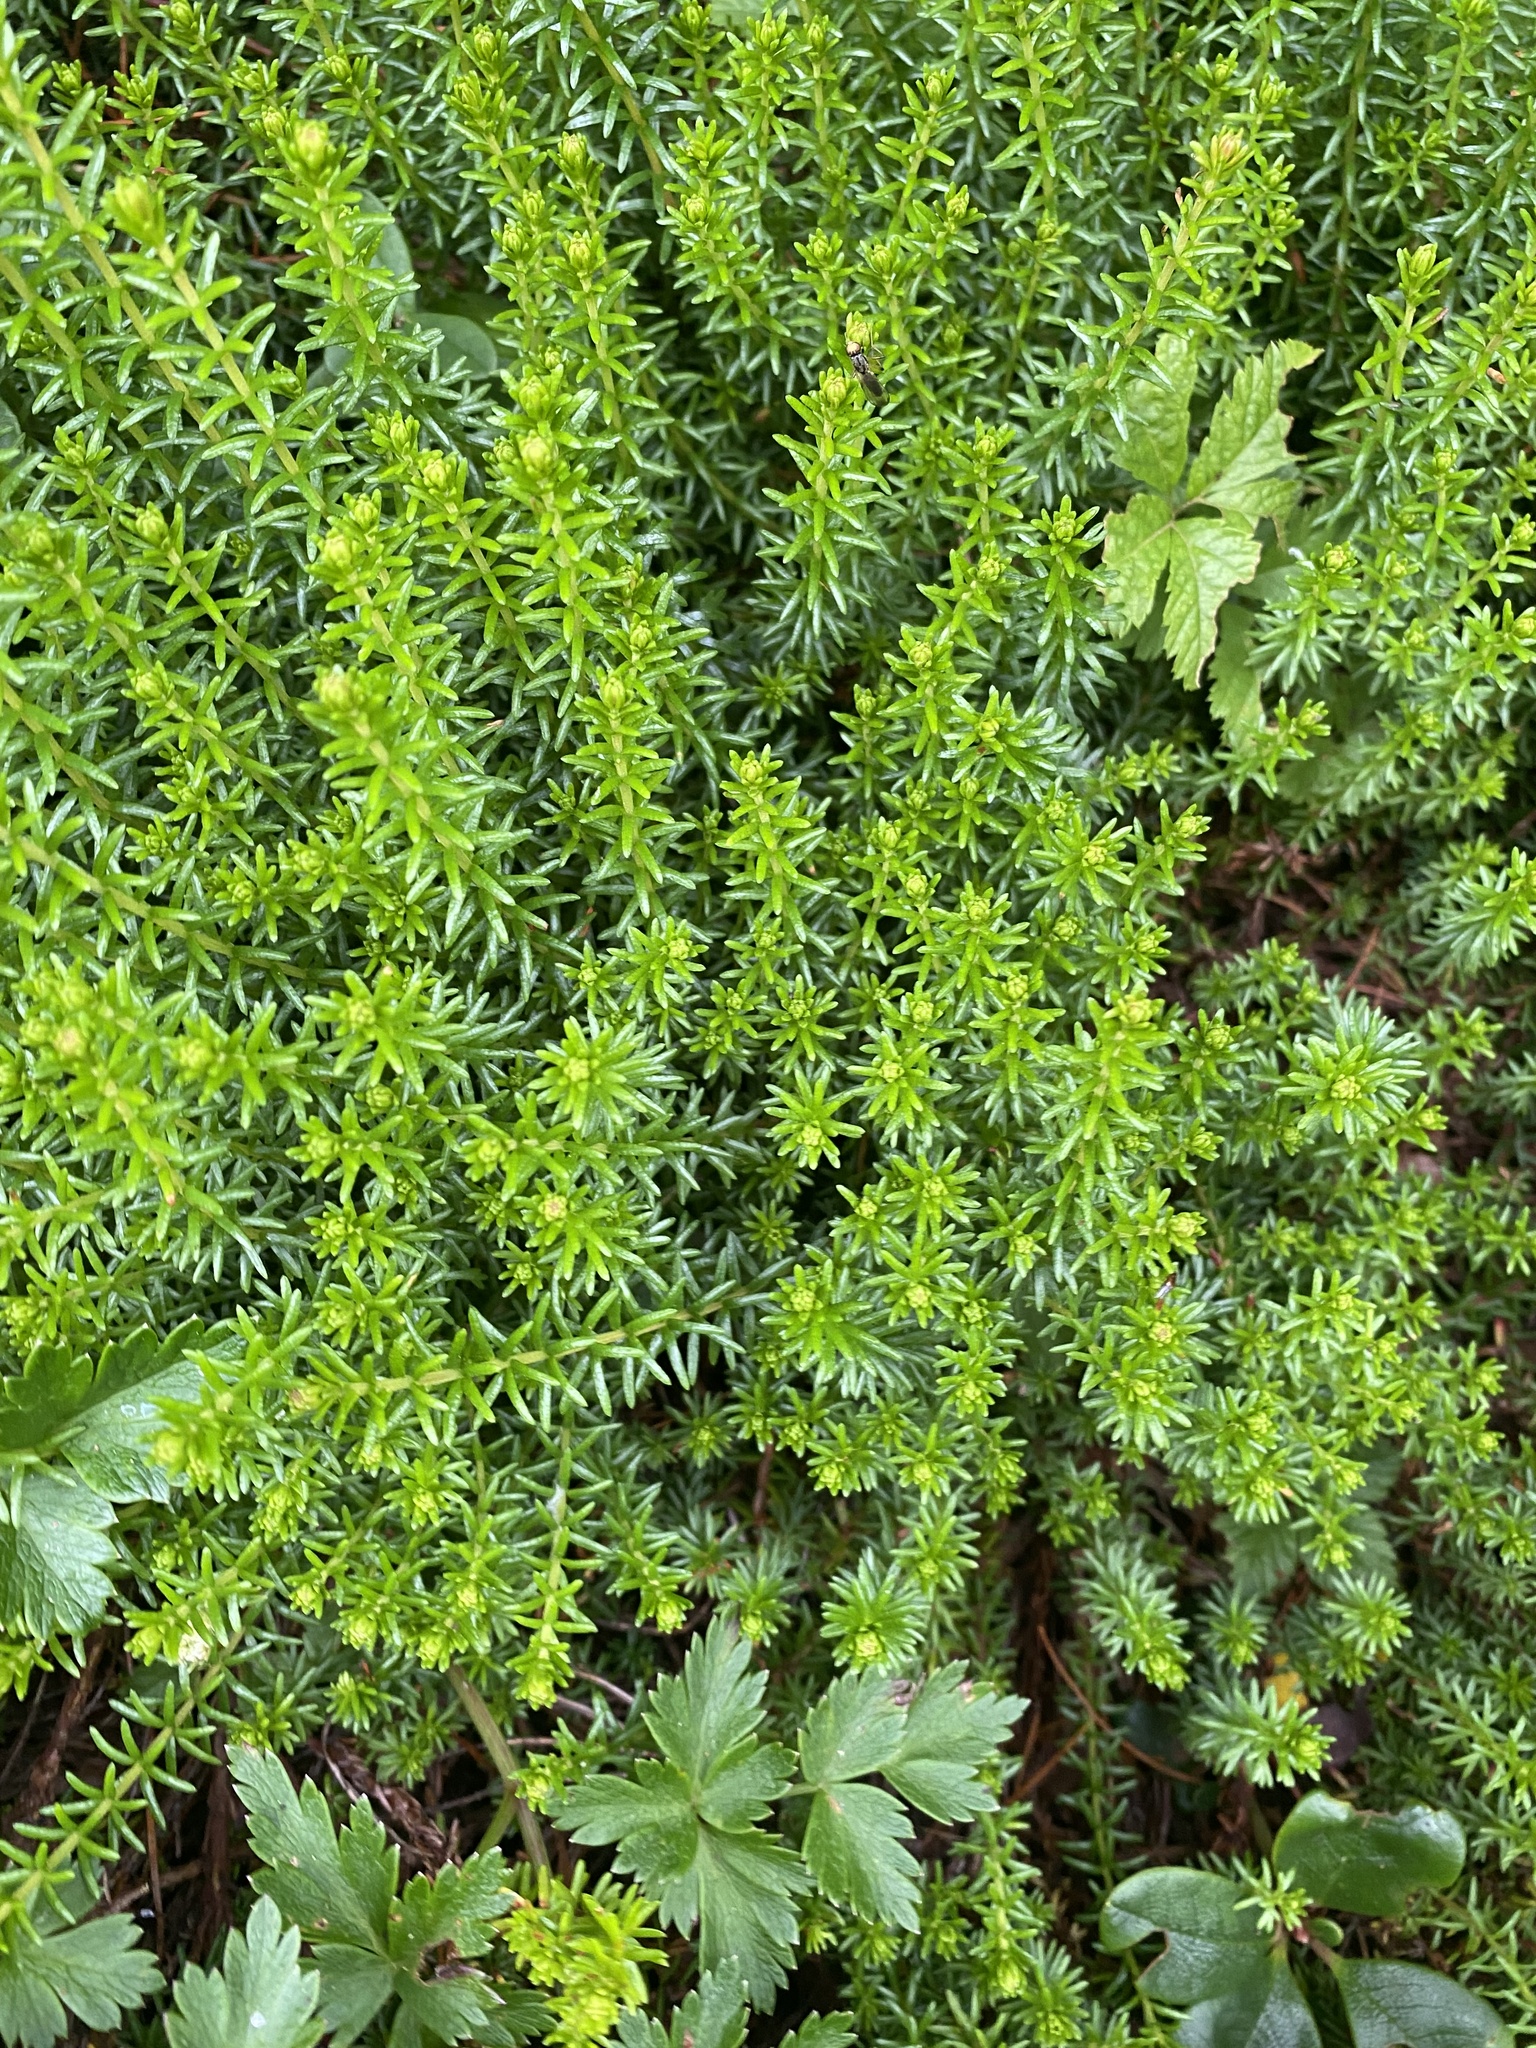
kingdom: Plantae
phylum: Tracheophyta
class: Magnoliopsida
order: Ericales
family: Ericaceae
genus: Empetrum
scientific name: Empetrum nigrum
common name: Black crowberry
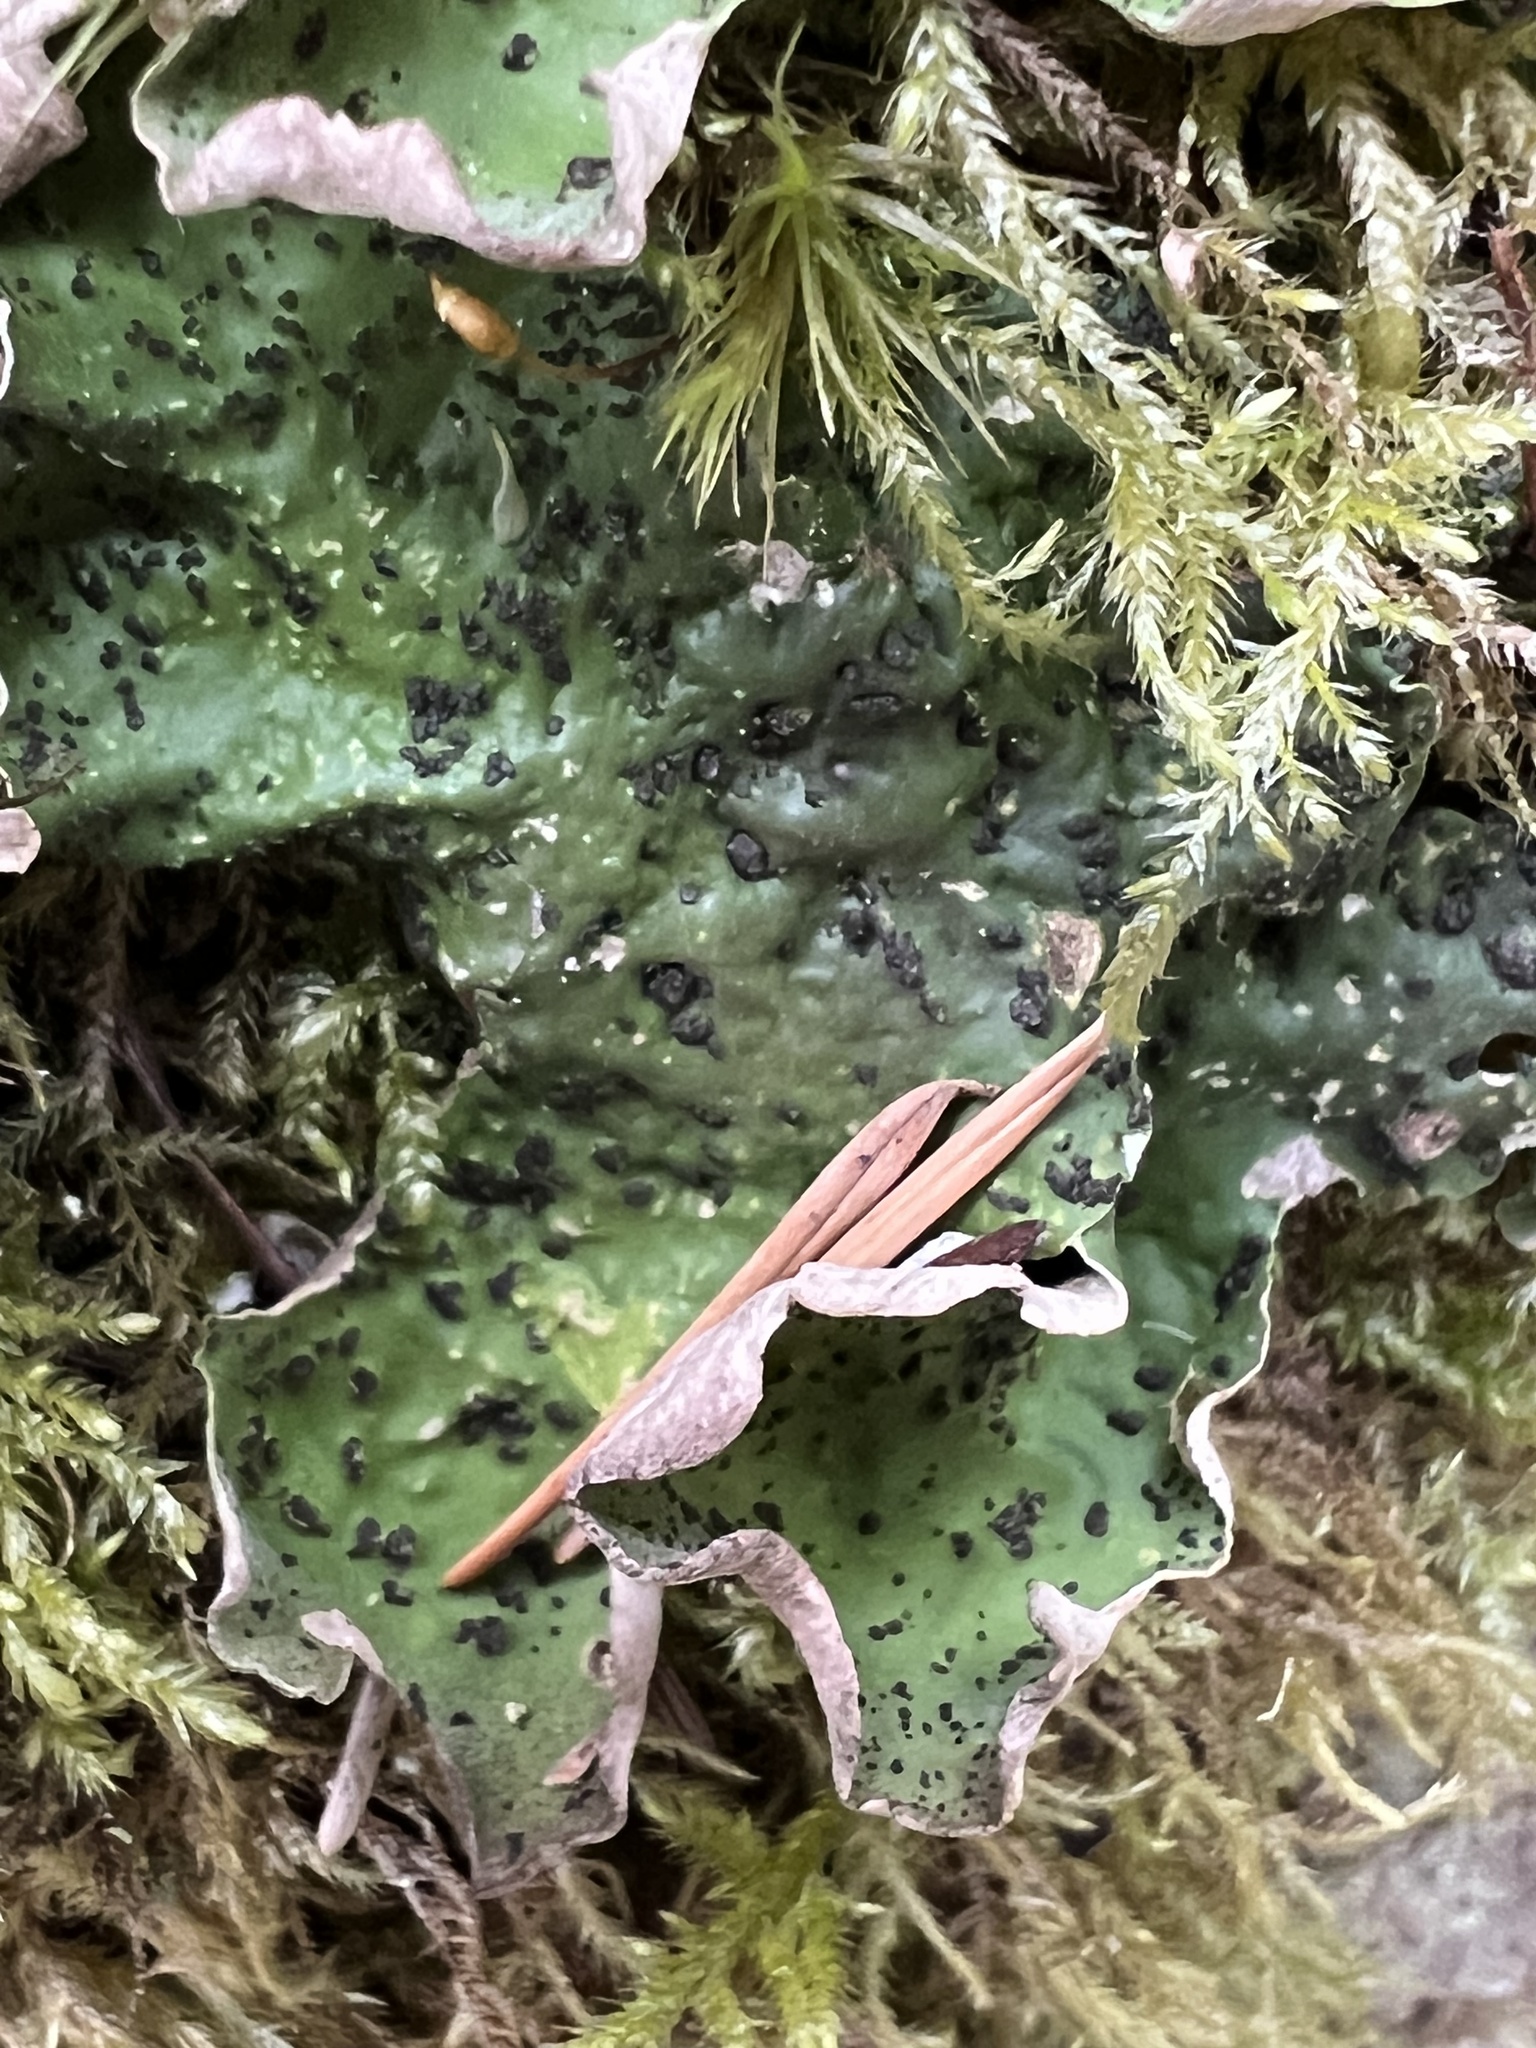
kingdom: Fungi
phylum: Ascomycota
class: Lecanoromycetes
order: Peltigerales
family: Peltigeraceae
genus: Peltigera
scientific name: Peltigera britannica
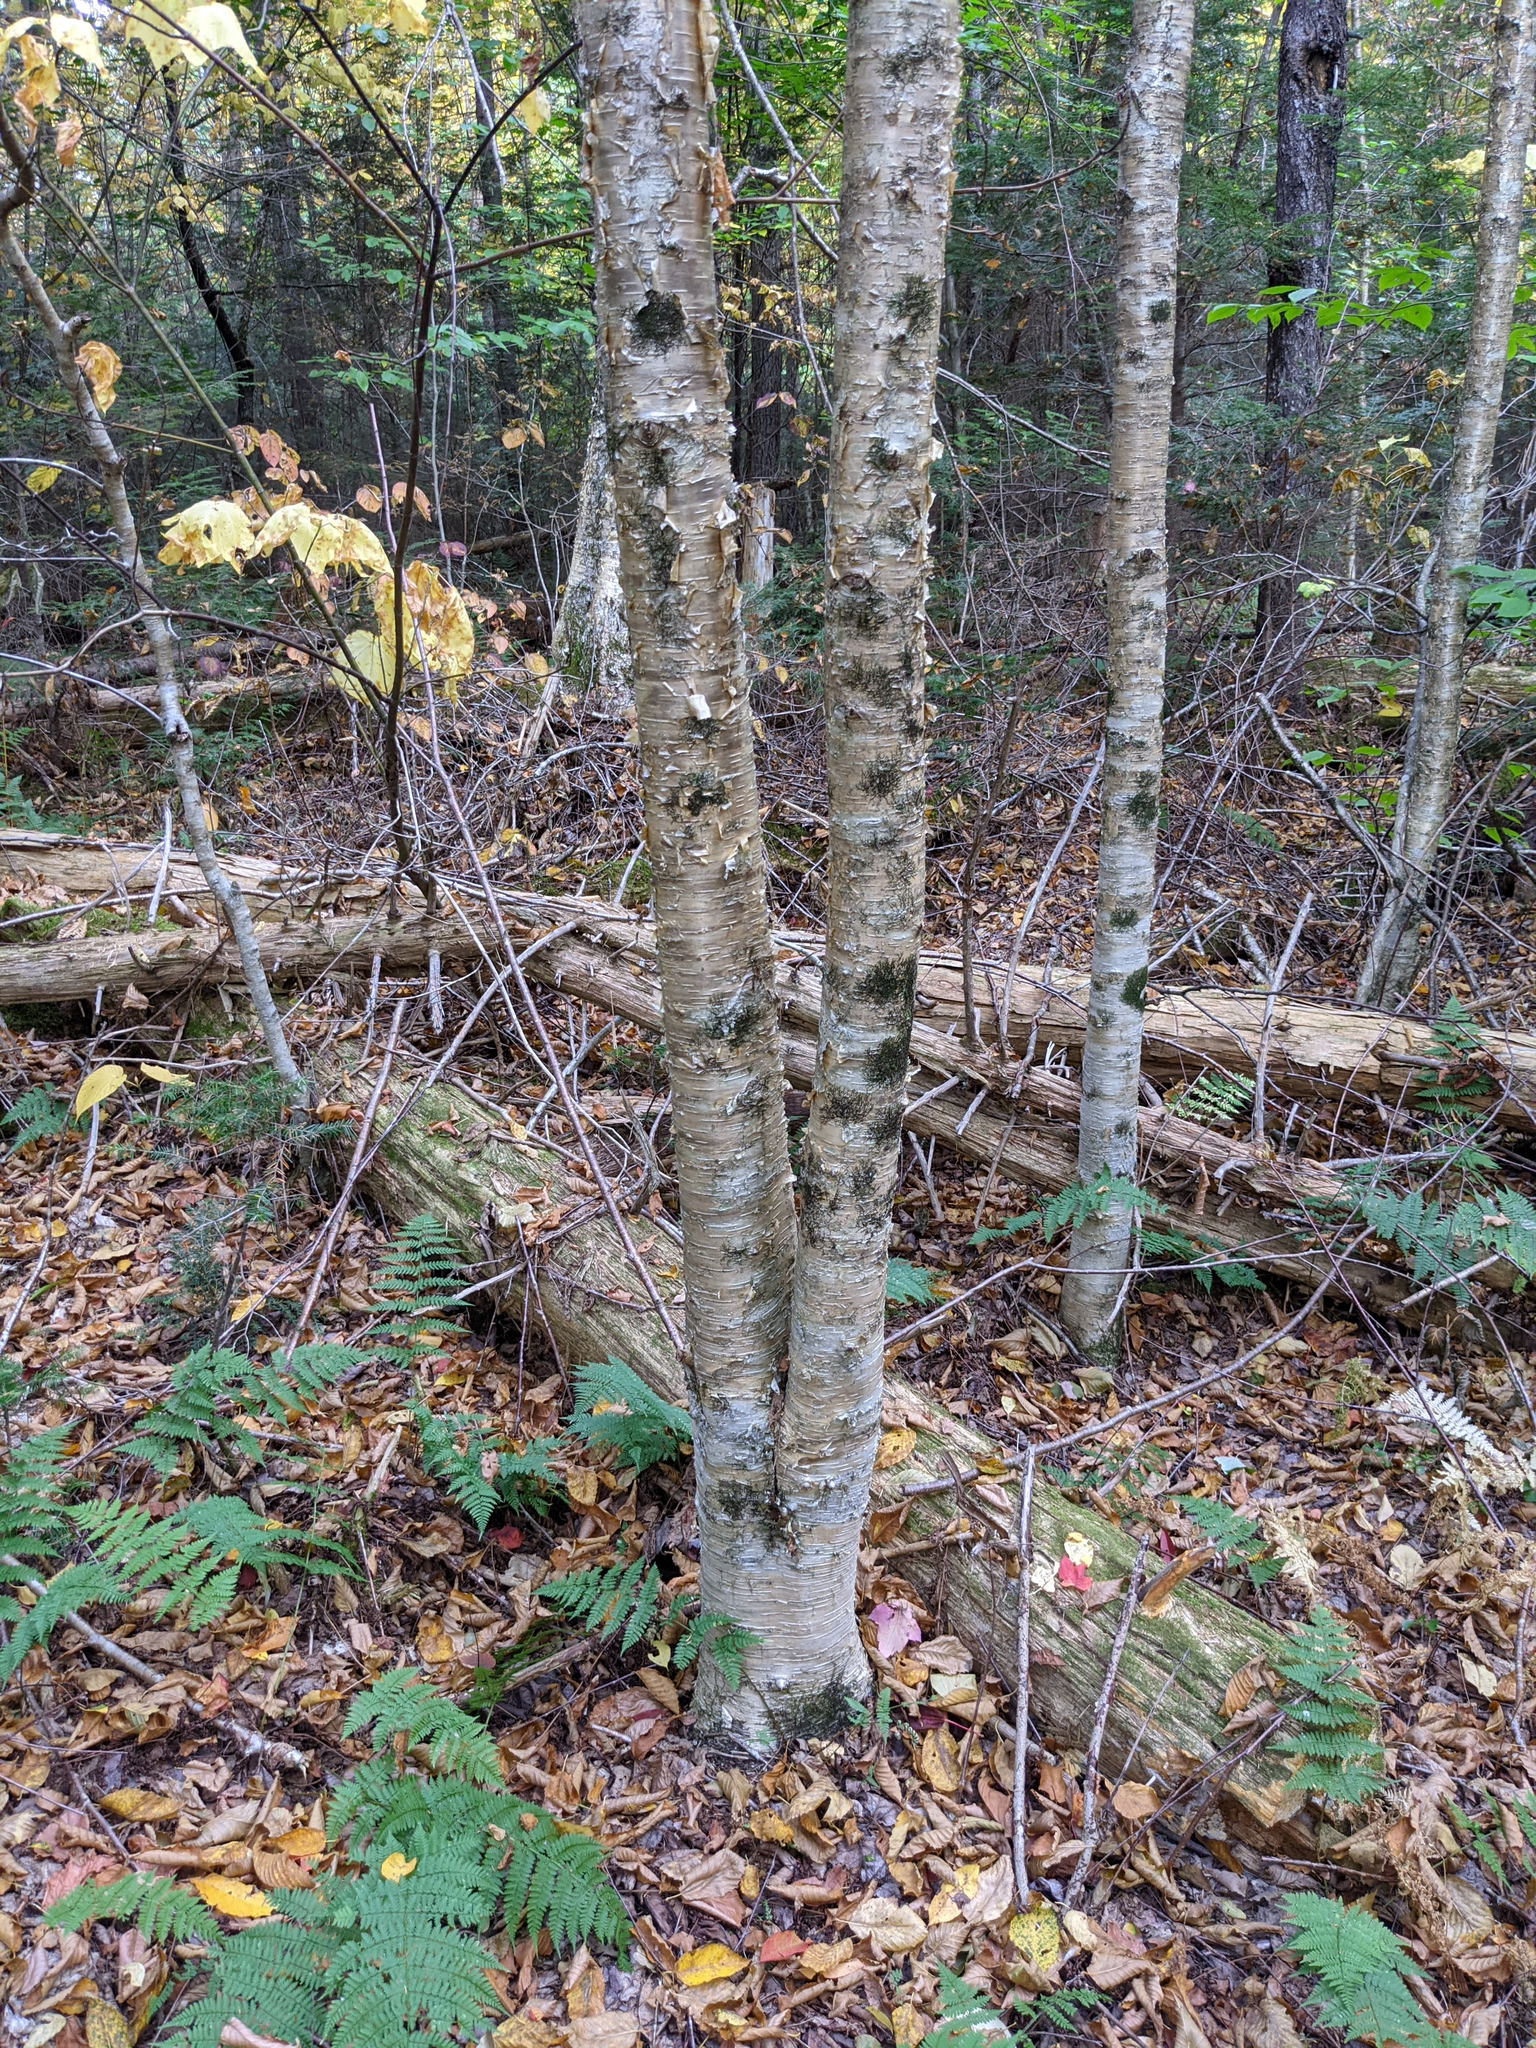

• STATED PROBLEM
Put the lines from all the rows above into one numbered list, leaving out blank lines and the pictures.

• RESULT OF THIS TASK
1. kingdom: Plantae
2. phylum: Tracheophyta
3. class: Magnoliopsida
4. order: Ericales
5. family: Ericaceae
6. genus: Empetrum
7. scientific name: Empetrum nigrum
8. common name: Black crowberry
9. kingdom: Fungi
10. phylum: Ascomycota
11. class: Lecanoromycetes
12. order: Peltigerales
13. family: Peltigeraceae
14. genus: Peltigera
15. scientific name: Peltigera britannica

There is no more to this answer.